Questions of memorial safety continue as Scarborough topples stones

Press headlines

Stone memorials have once again been making the news because a council has laid some flat. This time it is Scarborough Council in North Yorkshire that is being criticised by the people whose memorials have been toppled. And, of course, the Press is indignant.

The council said beforehand that a ‘qualified contractor’ would carry out the inspection of the memorials, although in fact in the one cemetery so far tested the council decided to carry out the inspections using its own staff. It says it intends to use a contractor for its other two cemeteries. The three cemeteries involved are Dean Road & Manor Road and Woodlands cemeteries in Scarborough, and Larpool cemetery in Whitby. 

Press reports say ‘hundreds’ of headstone have been toppled. One even said “50,000 headstones purged” and “thousands removed”, which the Council says is "nonsense". It told Natural Stone Specialist that 1,386 memorial stones have been inspected to date and only 110 of them have been laid down... carefully.

However, one picture used by the national press did show a tablet with the top corners broken off.

A spokesperson for the Council said: "The sections we have tested so far are older parts of the cemetery and contain memorials installed before BS 8415 came into effect. The reason we are doing the checks is to identify which stones do not meet the standard and those which are unsafe, so that is why we are laying those stones down. 

"If, as our inspection programme continues, we find recent memorials that fail to meet the standard, where the mason has not installed correctly, we will advise the grave owner that the mason will be obligated to make the necessary repairs free of charge."

In a statement, the Council adds: "No headstones have been damaged by our staff and contractors. They are not pushed over but if they pose an immediate safety risk they may be carefully laid down and positioned on the grave face up so that the inscription can still be read.

"The small signs attached to the headstones advise people to contact us if they have any queries. We do our very best to place the signs without obscuring the memorial text.

"We do not charge any fees for repair. Stonemason fees may vary and any recent stones (within 10 years) should still be under warranty from the stonemason and be made safe free of charge.

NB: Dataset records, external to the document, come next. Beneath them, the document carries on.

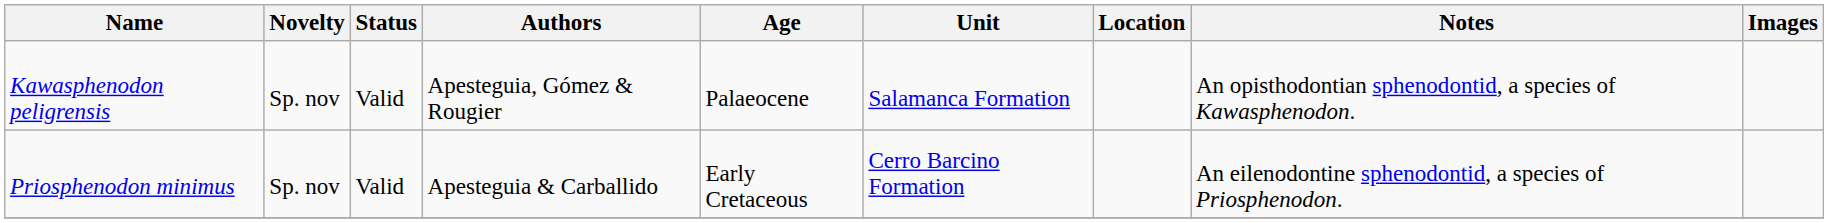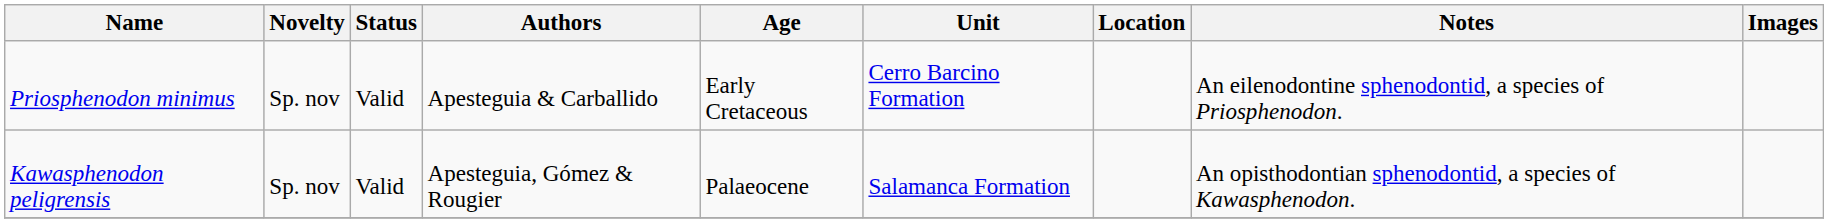rows swapped: Kawasphenodon peligrensis <-> Priosphenodon minimus
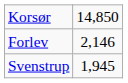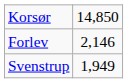Svenstrup | column 2: 1,945 -> 1,949
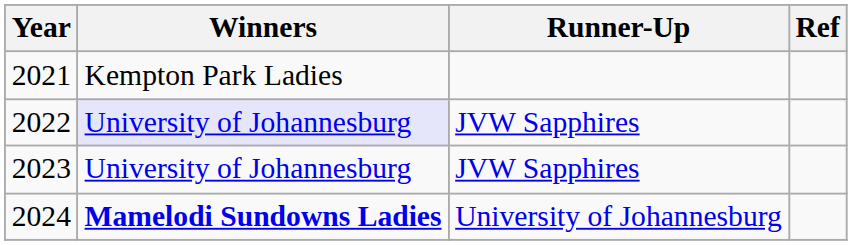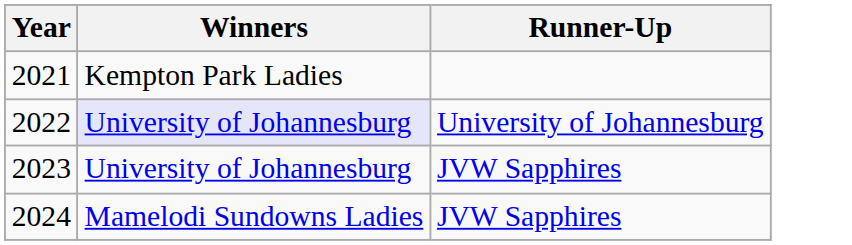- column: Ref
2022 | Runner-Up: JVW Sapphires -> University of Johannesburg
2024 | Winners: bold -> normal
2024 | Runner-Up: University of Johannesburg -> JVW Sapphires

"Communications about the work were carried out from early June to give people plenty of notice. This included putting up signs throughout the cemeteries, which are still in place, an article in the June edition of our digital newsletter, Residents’ News, which goes to around 40,000 subscribers, a news release to print, online and broadcast media and information booklets at local stonemasons. We added a digital version of the booklet to our website and put information on our social media channels."

The owners of the memorials and the Press are quick to blame the council for toppling the stones, but if they had the potential to cause harm by falling on visitors to the cemeteries or staff working there, compromising the safety of the cemeteries and leaving the council open to claims for compensation for injuries, what option was there?

The fact that memorials have been laid down all over the country because they were not installed using adequate dowels, ground anchors and foundations is a concern, and Scarborough once again demonstrates the importance of fixing in accordance with BS 8415 as updated in 2018. 

Before the inspection, Councillor Tony Randerson, Cabinet Member for Neighbourhoods, said: "We recognise how important and treasured memorial stones are to the families and friends of those they commemorate. Many of the very old and ornate memorials are also of historic significance to the borough.

"At the same time, we have a legal duty to ensure our cemeteries are safe places for people to visit and work, which is why we need to carry out these inspections and take action to make unstable memorials safe.

"Our contractors will be respectful of the environment they are working in and inspections will never be conducted when burials or grave side services are taking place nearby."